By the way, that posts mentions "SQL injection". It's a phrase you should pay attention to because it's been the most common way of hacking websites for over a decade. It's so easy teenagers with little skill can do SQL injection to hack websites. It's also easily preventable, just use a thing called "parameterized queries" instead of a thing called "string pasting". Yet, schools keep pumping out website designers that know nothing of SQL injection and who "paste strings" together. This leads to the intractable problem that if you hire a university graduate to do your website, they'll put SQL injection flaws in the code that your neighbor's kid will immediately hack. Companies like McAfee try to sell you defenses like "WAFs" that only partly defend against the problem. The solution isn't adding "defenses" like WAFs, but to change the code from "string pasting" to "parameterized queries" which does completely prevent the problem. That our industry thinks in terms of "adding defenses" from vendors like McAfee, instead of just fixing the problem, is why cybersecurity has become intractable in recent years.
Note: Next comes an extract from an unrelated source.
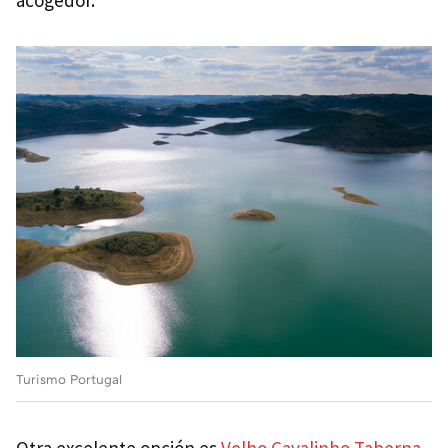
Turismo Portugal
Marcus Christian's post ends with the claim that "law enforcement agencies must assume broader roles and bear greater burdens", that "individual businesses cannot afford to face cybercriminals alone", and then paraphrases text of recently proposed cybersecurity legislation. If you are libertarian, you should oppose this legislation. It's a power grab, increasing your own danger from law enforcement, and doing nothing to lessen the danger from hackers. I'm an expert in cybersecurity who helps companies defend against hackers, yet I'm regularly threatened and investigated by law enforcement thugs. They don't understand what I do, it's all witchcraft to them, so they see me as part of the problem rather than the solution. Law enforcement already has too much power in cyberspace, it needs to be rolled back, not extended.


In conclusion, rather than an "analysis" as Eugene Volokh claims, this post from Marcus Christian was transparent lobbying for legislation, with the standard distortion of data that the word "lobbying" implies. Readers of that blog shouldn't treat it as anything more than that.